**REQUIREMENT**
Please retype the records below exactly, from the first line through the line containing "left hip: (434, 457)", and leave out any pictures.

(EXERCISE INPUT Opens)

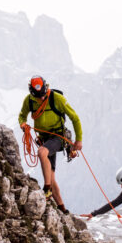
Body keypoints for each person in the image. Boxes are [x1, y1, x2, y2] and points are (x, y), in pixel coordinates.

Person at [18, 75, 82, 214]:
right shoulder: (29, 100)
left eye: (42, 96)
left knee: (42, 152)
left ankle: (46, 190)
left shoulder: (57, 98)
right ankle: (62, 209)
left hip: (58, 136)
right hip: (44, 139)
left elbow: (75, 118)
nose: (41, 99)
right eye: (38, 97)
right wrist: (23, 123)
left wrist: (78, 140)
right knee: (51, 176)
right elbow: (22, 115)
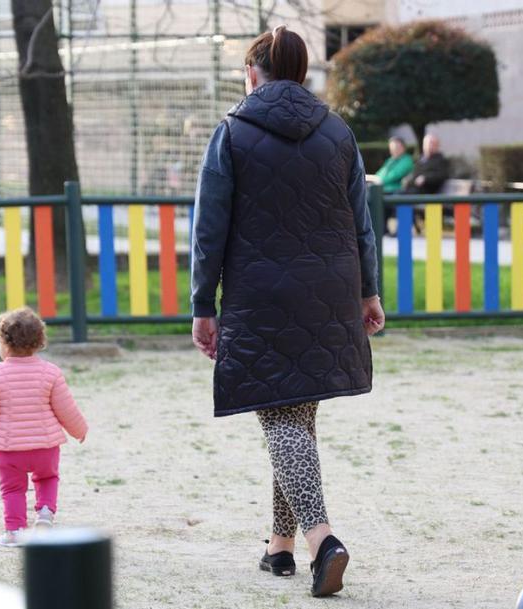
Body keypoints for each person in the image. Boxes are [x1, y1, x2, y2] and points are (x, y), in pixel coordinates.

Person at [190, 25, 384, 598]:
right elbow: (361, 222)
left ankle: (323, 539)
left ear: (254, 73)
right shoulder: (338, 133)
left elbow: (209, 230)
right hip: (329, 288)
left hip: (261, 293)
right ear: (301, 74)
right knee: (295, 413)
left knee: (279, 416)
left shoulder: (232, 132)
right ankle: (280, 547)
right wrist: (368, 292)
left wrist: (204, 305)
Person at [0, 308, 88, 548]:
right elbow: (66, 409)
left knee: (12, 489)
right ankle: (44, 514)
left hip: (11, 451)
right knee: (48, 478)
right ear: (40, 343)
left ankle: (14, 531)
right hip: (46, 445)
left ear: (4, 343)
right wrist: (79, 430)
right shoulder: (50, 372)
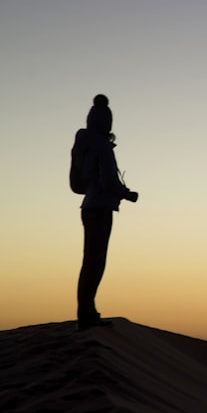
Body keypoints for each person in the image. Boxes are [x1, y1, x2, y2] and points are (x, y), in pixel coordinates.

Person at [71, 94, 139, 330]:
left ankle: (87, 312)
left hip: (89, 206)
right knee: (96, 261)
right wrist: (127, 194)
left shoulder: (82, 147)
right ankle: (87, 316)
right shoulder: (102, 148)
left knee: (90, 260)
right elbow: (109, 180)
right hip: (100, 208)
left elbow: (76, 185)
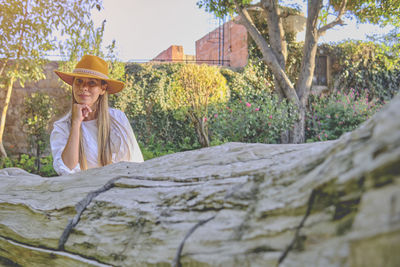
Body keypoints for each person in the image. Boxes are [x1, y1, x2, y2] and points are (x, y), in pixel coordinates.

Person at [50, 55, 144, 176]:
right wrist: (76, 123)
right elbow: (66, 168)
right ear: (73, 85)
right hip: (79, 191)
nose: (84, 88)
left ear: (103, 89)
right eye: (79, 81)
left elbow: (133, 162)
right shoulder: (63, 126)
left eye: (92, 83)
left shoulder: (117, 119)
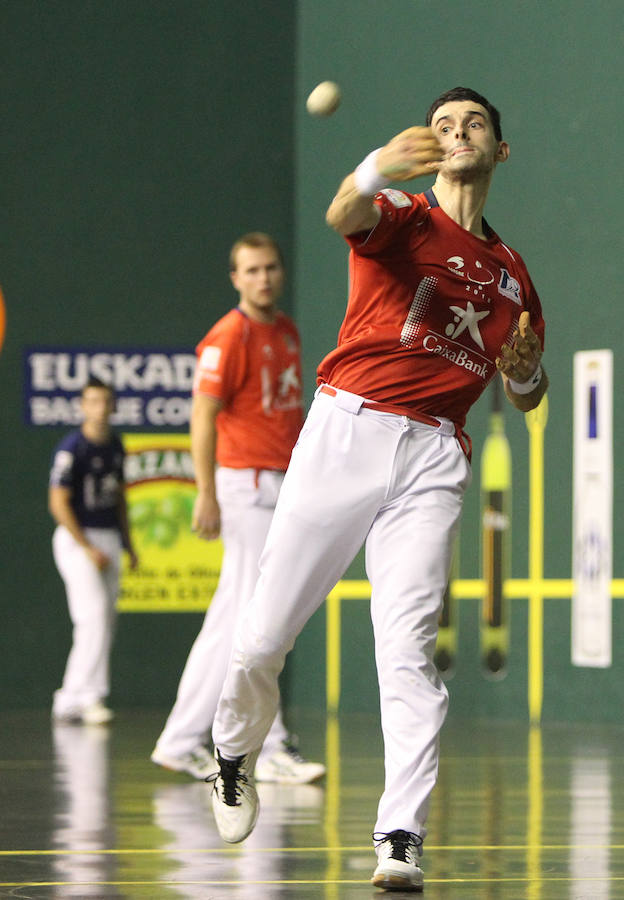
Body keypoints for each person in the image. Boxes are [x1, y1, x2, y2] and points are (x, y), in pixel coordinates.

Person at [208, 87, 548, 891]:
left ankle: (401, 834)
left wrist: (529, 376)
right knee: (262, 638)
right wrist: (372, 167)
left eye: (473, 125)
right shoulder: (401, 212)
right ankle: (231, 750)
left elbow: (529, 389)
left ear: (500, 151)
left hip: (434, 457)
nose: (456, 133)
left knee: (407, 652)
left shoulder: (512, 277)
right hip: (347, 433)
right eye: (442, 125)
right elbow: (341, 215)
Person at [150, 232, 325, 785]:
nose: (264, 278)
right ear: (235, 278)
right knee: (256, 616)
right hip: (243, 486)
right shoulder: (227, 336)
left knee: (236, 618)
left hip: (280, 486)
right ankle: (266, 746)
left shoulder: (288, 333)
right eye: (251, 270)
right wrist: (205, 489)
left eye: (271, 267)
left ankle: (184, 740)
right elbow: (202, 416)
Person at [49, 377, 138, 725]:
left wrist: (128, 544)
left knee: (104, 622)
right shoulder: (72, 448)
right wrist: (86, 547)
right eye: (93, 401)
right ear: (83, 406)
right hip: (77, 539)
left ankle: (71, 697)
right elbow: (58, 502)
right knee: (93, 617)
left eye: (105, 401)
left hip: (109, 539)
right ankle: (85, 696)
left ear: (113, 405)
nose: (100, 408)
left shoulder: (116, 446)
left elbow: (119, 497)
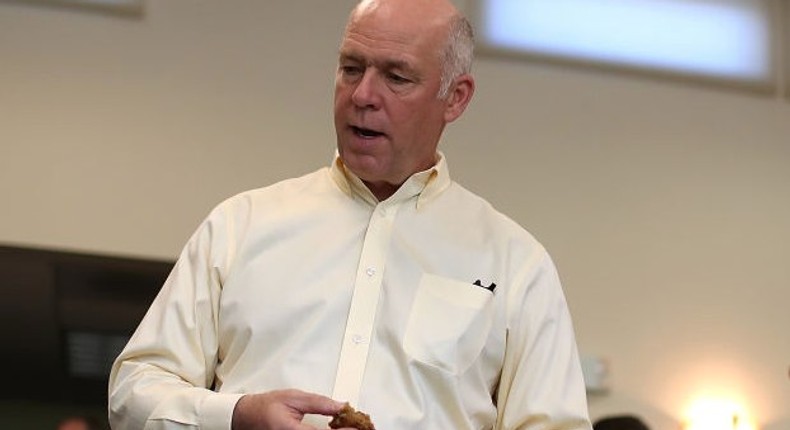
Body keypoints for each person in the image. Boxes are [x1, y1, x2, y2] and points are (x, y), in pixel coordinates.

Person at [108, 0, 592, 429]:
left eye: (396, 77)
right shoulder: (240, 226)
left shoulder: (515, 263)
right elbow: (133, 393)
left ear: (456, 97)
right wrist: (236, 416)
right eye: (351, 68)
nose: (362, 95)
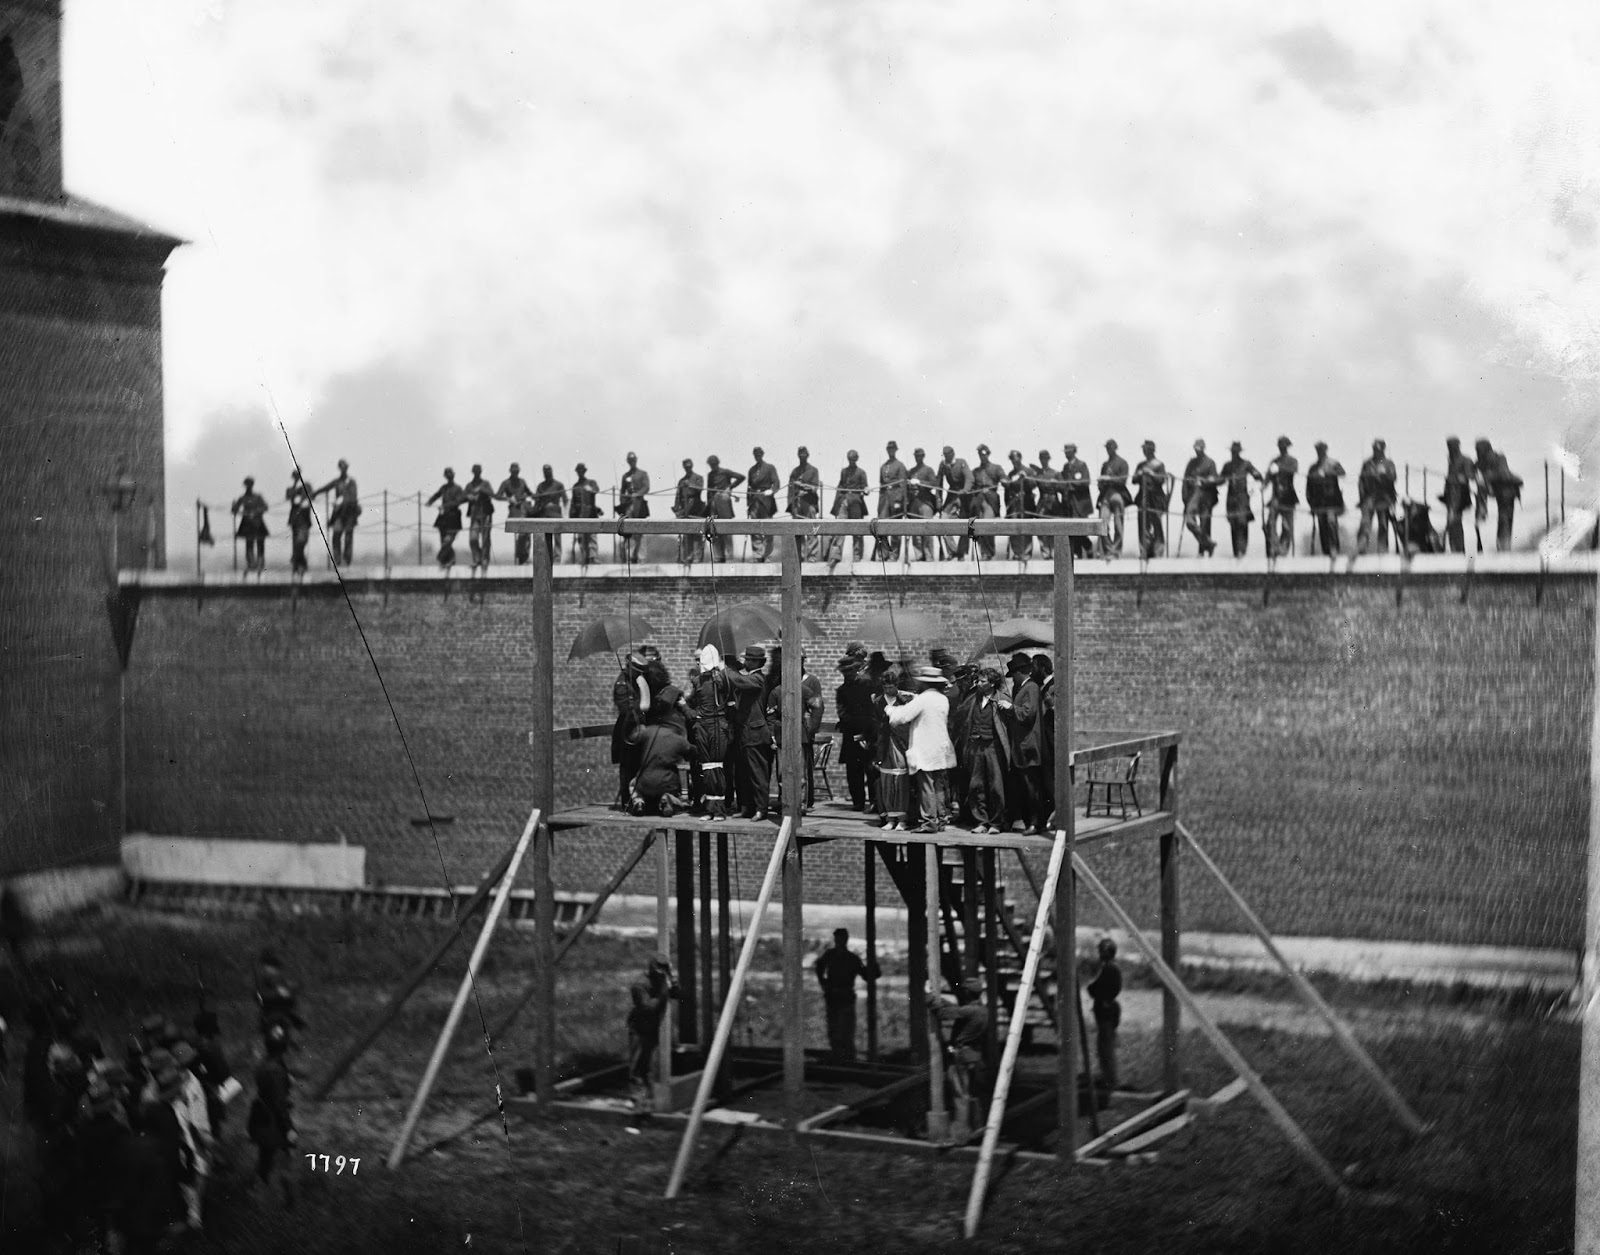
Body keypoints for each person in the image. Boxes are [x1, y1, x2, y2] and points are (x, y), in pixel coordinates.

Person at [885, 665, 957, 833]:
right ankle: (941, 819)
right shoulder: (942, 699)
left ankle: (929, 822)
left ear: (925, 683)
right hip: (940, 748)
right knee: (938, 786)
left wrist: (890, 709)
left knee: (926, 786)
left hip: (926, 748)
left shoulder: (923, 699)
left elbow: (902, 717)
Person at [933, 976, 988, 1138]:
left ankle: (960, 1135)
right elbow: (959, 1009)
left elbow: (942, 1014)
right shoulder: (981, 1010)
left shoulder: (969, 1011)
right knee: (973, 1093)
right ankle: (978, 1128)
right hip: (974, 1055)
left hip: (961, 1055)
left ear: (967, 993)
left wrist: (930, 999)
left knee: (960, 1095)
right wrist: (942, 1000)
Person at [247, 1021, 295, 1204]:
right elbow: (279, 1104)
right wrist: (289, 1128)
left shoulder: (264, 1063)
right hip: (273, 1121)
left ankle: (259, 1191)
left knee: (265, 1156)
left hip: (261, 1116)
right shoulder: (276, 1071)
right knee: (281, 1157)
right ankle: (281, 1197)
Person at [726, 645, 775, 820]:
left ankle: (761, 809)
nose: (745, 662)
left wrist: (725, 669)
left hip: (755, 734)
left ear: (756, 662)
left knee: (757, 773)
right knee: (742, 774)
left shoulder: (758, 679)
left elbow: (740, 682)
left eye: (748, 660)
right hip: (743, 733)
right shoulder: (749, 677)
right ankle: (746, 807)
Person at [814, 929, 879, 1061]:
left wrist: (874, 967)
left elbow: (867, 975)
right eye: (837, 939)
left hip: (843, 997)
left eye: (840, 939)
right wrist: (823, 982)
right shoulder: (834, 955)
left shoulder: (850, 958)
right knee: (836, 1029)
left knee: (845, 1029)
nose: (839, 942)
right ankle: (840, 1056)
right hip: (835, 997)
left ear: (845, 940)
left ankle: (845, 1057)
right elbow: (819, 967)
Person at [687, 645, 734, 818]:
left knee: (716, 766)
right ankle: (711, 808)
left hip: (716, 725)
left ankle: (719, 809)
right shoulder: (699, 681)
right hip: (705, 725)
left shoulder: (722, 680)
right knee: (707, 767)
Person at [626, 957, 679, 1109]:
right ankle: (637, 1100)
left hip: (653, 1028)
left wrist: (674, 984)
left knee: (649, 1064)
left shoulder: (662, 982)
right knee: (638, 1064)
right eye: (662, 970)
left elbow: (679, 995)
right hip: (639, 1028)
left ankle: (648, 1099)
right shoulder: (640, 985)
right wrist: (664, 988)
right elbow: (649, 1008)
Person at [963, 667, 1010, 833]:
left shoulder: (1002, 699)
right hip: (976, 746)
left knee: (995, 785)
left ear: (992, 683)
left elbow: (1009, 724)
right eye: (978, 680)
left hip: (993, 747)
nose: (979, 684)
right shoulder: (974, 699)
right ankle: (981, 821)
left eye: (983, 681)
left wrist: (1009, 708)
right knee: (976, 784)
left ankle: (996, 823)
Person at [834, 649, 875, 811]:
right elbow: (842, 713)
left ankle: (874, 802)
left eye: (850, 671)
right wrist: (853, 729)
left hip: (867, 733)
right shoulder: (842, 691)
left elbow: (870, 710)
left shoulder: (866, 686)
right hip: (851, 735)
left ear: (855, 670)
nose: (847, 675)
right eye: (844, 672)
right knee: (853, 770)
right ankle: (858, 801)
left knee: (871, 768)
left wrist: (866, 732)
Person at [627, 716, 692, 816]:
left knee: (632, 784)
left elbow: (632, 738)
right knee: (677, 795)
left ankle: (639, 801)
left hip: (644, 782)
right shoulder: (679, 740)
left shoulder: (649, 731)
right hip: (667, 783)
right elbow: (692, 753)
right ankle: (668, 798)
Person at [612, 651, 650, 807]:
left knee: (636, 765)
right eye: (637, 671)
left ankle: (637, 800)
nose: (639, 675)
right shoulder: (622, 685)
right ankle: (627, 801)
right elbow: (626, 709)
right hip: (627, 730)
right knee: (627, 767)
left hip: (636, 727)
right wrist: (640, 707)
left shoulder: (633, 681)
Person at [1087, 935, 1123, 1091]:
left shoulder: (1110, 968)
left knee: (1106, 1047)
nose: (1099, 953)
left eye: (1101, 951)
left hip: (1106, 1011)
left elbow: (1095, 988)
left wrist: (1097, 992)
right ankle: (1107, 1078)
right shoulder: (1109, 967)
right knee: (1104, 1046)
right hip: (1105, 1010)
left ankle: (1110, 1080)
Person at [1475, 439, 1522, 551]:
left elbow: (1503, 472)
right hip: (1497, 492)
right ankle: (1502, 546)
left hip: (1508, 491)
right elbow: (1474, 474)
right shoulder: (1480, 463)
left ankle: (1504, 547)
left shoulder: (1499, 458)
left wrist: (1486, 476)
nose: (1478, 452)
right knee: (1503, 519)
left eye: (1479, 450)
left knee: (1504, 519)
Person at [315, 459, 361, 566]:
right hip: (339, 513)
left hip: (349, 513)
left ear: (346, 468)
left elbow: (353, 496)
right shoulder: (337, 482)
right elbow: (326, 488)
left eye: (344, 467)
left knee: (348, 538)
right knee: (336, 536)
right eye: (341, 467)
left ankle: (346, 561)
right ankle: (338, 560)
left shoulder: (351, 482)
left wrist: (343, 500)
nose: (343, 469)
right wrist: (315, 493)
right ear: (340, 468)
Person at [1302, 442, 1346, 557]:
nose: (1320, 452)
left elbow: (1342, 473)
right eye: (1318, 450)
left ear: (1325, 450)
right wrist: (1311, 504)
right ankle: (1326, 551)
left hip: (1332, 501)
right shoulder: (1313, 468)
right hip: (1319, 503)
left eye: (1322, 450)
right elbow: (1308, 488)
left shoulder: (1333, 463)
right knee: (1322, 527)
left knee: (1331, 524)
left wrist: (1328, 473)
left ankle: (1334, 549)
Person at [1220, 442, 1263, 558]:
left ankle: (1241, 550)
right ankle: (1237, 552)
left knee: (1242, 522)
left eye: (1236, 452)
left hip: (1242, 497)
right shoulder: (1227, 466)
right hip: (1231, 498)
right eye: (1232, 452)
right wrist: (1210, 480)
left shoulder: (1245, 464)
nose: (1234, 454)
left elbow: (1257, 474)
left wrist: (1257, 475)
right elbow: (1221, 479)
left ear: (1239, 452)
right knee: (1233, 523)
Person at [1356, 439, 1397, 555]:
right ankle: (1362, 546)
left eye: (1378, 449)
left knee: (1383, 524)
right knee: (1365, 522)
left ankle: (1382, 548)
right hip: (1370, 497)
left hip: (1384, 497)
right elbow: (1361, 481)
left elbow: (1393, 478)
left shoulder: (1388, 463)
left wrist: (1385, 474)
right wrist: (1362, 498)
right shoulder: (1367, 463)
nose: (1376, 451)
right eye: (1375, 449)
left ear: (1383, 449)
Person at [1440, 437, 1479, 554]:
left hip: (1460, 495)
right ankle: (1455, 549)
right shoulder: (1451, 461)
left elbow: (1471, 476)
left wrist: (1461, 477)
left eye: (1453, 446)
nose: (1451, 449)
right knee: (1452, 522)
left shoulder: (1465, 460)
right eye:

(EXERCISE INPUT Closes)

**ANSWER TO THIS PROBLEM**
Body keypoints for each person in the image. Boxes are [x1, y1, x2, y2] and points are (x, y), in pixel coordinates.

Person at [18, 75, 82, 214]:
right shoulder: (29, 100)
left eye: (42, 96)
left knee: (42, 152)
left ankle: (46, 190)
left shoulder: (57, 98)
right ankle: (62, 209)
left hip: (58, 136)
right hip: (44, 139)
left elbow: (75, 118)
nose: (41, 99)
right eye: (38, 97)
right wrist: (23, 123)
left wrist: (78, 140)
right knee: (51, 176)
right elbow: (22, 115)
Body keypoints for each person in the image. Boxes are [x1, y1, x2, y2] and points are (x, y), in pixel coordinates.

Person at [190, 25, 384, 598]:
right elbow: (361, 222)
left ankle: (323, 539)
left ear: (254, 73)
right shoulder: (338, 133)
left elbow: (209, 230)
right hip: (329, 288)
left hip: (261, 293)
right ear: (301, 74)
right knee: (295, 413)
left knee: (279, 416)
left shoulder: (232, 132)
right ankle: (280, 547)
right wrist: (368, 292)
left wrist: (204, 305)
Person at [0, 308, 88, 548]:
right elbow: (66, 409)
left knee: (12, 489)
right ankle: (44, 514)
left hip: (11, 451)
right knee: (48, 478)
right ear: (40, 343)
left ankle: (14, 531)
right hip: (46, 445)
left ear: (4, 343)
right wrist: (79, 430)
right shoulder: (50, 372)
Body keypoints for each person in the image. Boxes are [x1, y1, x2, y2] and points are (x, y), in pixel coordinates.

Person at [71, 94, 139, 330]:
left ankle: (87, 312)
left hip: (89, 206)
right knee: (96, 261)
right wrist: (127, 194)
left shoulder: (82, 147)
right ankle: (87, 316)
right shoulder: (102, 148)
left knee: (90, 260)
right elbow: (109, 180)
right hip: (100, 208)
left elbow: (76, 185)
Body keypoints for each person in the image. Boxes are [x1, y1, x2, y2] and points are (x, y), in pixel coordinates.

Person at [50, 55, 144, 176]:
right wrist: (76, 123)
right elbow: (66, 168)
right ear: (73, 85)
right hip: (79, 191)
nose: (84, 88)
left ear: (103, 89)
right eye: (79, 81)
left elbow: (133, 162)
right shoulder: (63, 126)
left eye: (92, 83)
left shoulder: (117, 119)
Body keypoints for each person in the image. Boxes are [x1, y1, x2, y2] and points are (x, y), in pixel coordinates.

Person at [208, 87, 548, 891]:
left ankle: (401, 834)
left wrist: (529, 376)
right knee: (262, 638)
right wrist: (372, 167)
left eye: (473, 125)
right shoulder: (401, 212)
right ankle: (231, 750)
left elbow: (529, 389)
left ear: (500, 151)
left hip: (434, 457)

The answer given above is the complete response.